Bellefonte Area schools, teachers host summer reading programs to bolster student literacy skills

Bellefonte Area School District  |  Posted on

book-clubIt’s been a rainy summer in Central Pennsylvania, but Pleasant Gap Elementary School third-grade teacher Trevor Montgomery found a break in the rain on Aug. 2 to meet outside at the school’s playground soon-to-be fourth-graders for a weekly book club. It’s something he started as a teacher at Bellefonte Elementary School, bringing it with him to Pleasant Gap.

Montgomery and about 10 students sat under a small pavilion and discussed the book, “The Lemonade War,” encouraging the students to think outside the box when asked questions about the meaning of the book, lessons one can take away from it and the kinds of things they’d ask the author. Other teachers in the Bellefonte Area School District have been hosting programs to promote student reading during the summer. School libraries offered extended hours for students and families to come in and work on Makerspace kits and summer reading initiatives where they can take Reading Counts quizzes, check out books and spend time reading in the library.

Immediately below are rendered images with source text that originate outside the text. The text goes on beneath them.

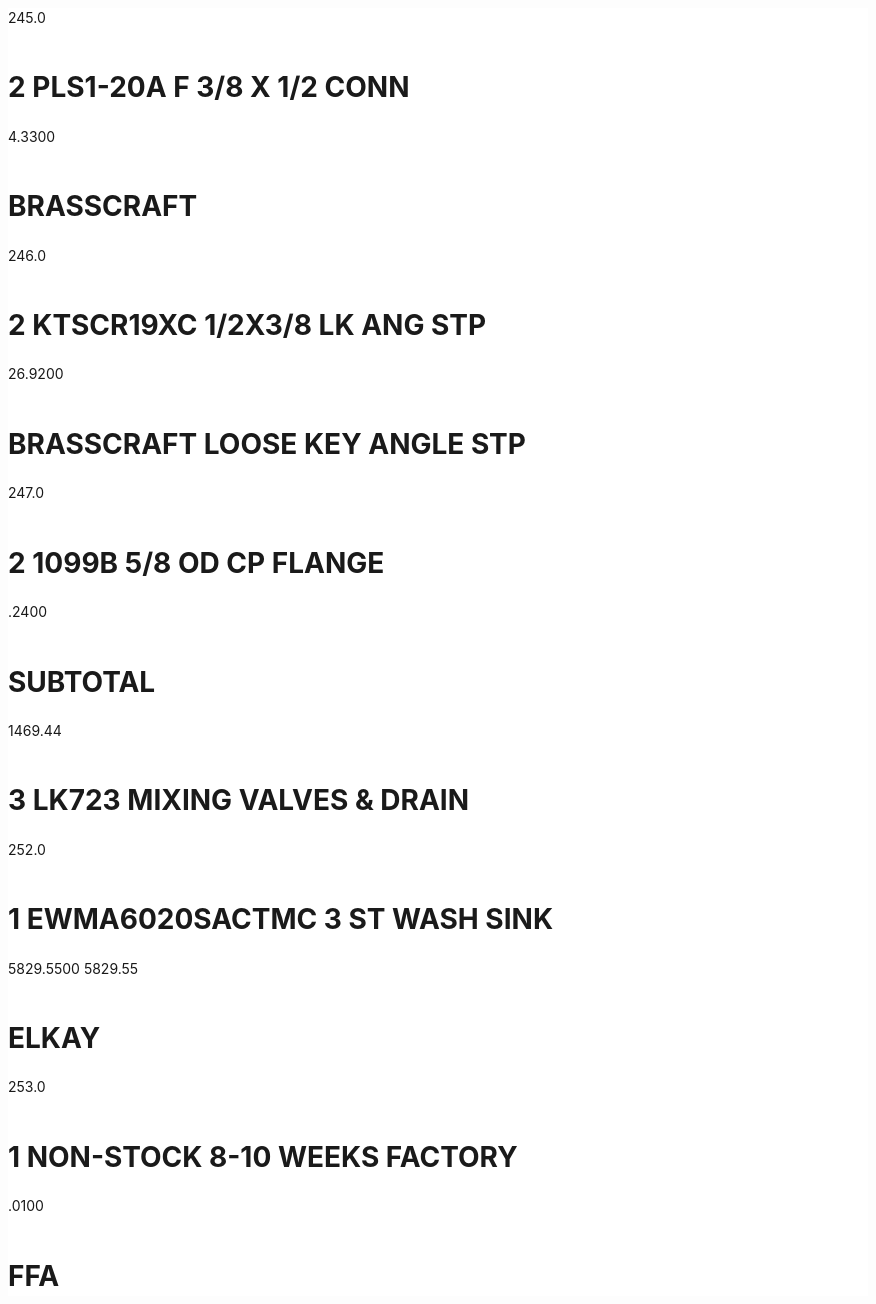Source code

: 245.0

# 2 PLS1-20A F 3/8 X 1/2 CONN

4.3300

# BRASSCRAFT

246.0

# 2 KTSCR19XC 1/2X3/8 LK ANG STP

26.9200

# BRASSCRAFT LOOSE KEY ANGLE STP

247.0

# 2 1099B  5/8   OD  CP FLANGE

.2400

# SUBTOTAL

1469.44

# 3 LK723 MIXING VALVES & DRAIN

252.0

# 1 EWMA6020SACTMC 3 ST WASH SINK

5829.5500
5829.55

# ELKAY

253.0

# 1 NON-STOCK 8-10 WEEKS FACTORY

.0100

# FFA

“Just like you have to practice to get better at sports, kids need lots of practice reading to get better at reading,” Benner Elementary School first-grade teacher Kacie Montgomery said. “Students, who don’t read over the summer, tend to lose literacy skills. Students who do read over the summer tend to improve their literacy skills. A lot of teachers reference the ‘summer slide,’ meaning that kids slide backwards or regress over the summer because they are not practicing skills.” Kacie Montgomery and fellow Benner Elementary first-grade teacher Jamie Beard held a reading program this summer with some former students, going into second grade. They have been posting questions on a mobile application called, Seesaw, where the students can respond to the questions in a voice comment, video, picture or text.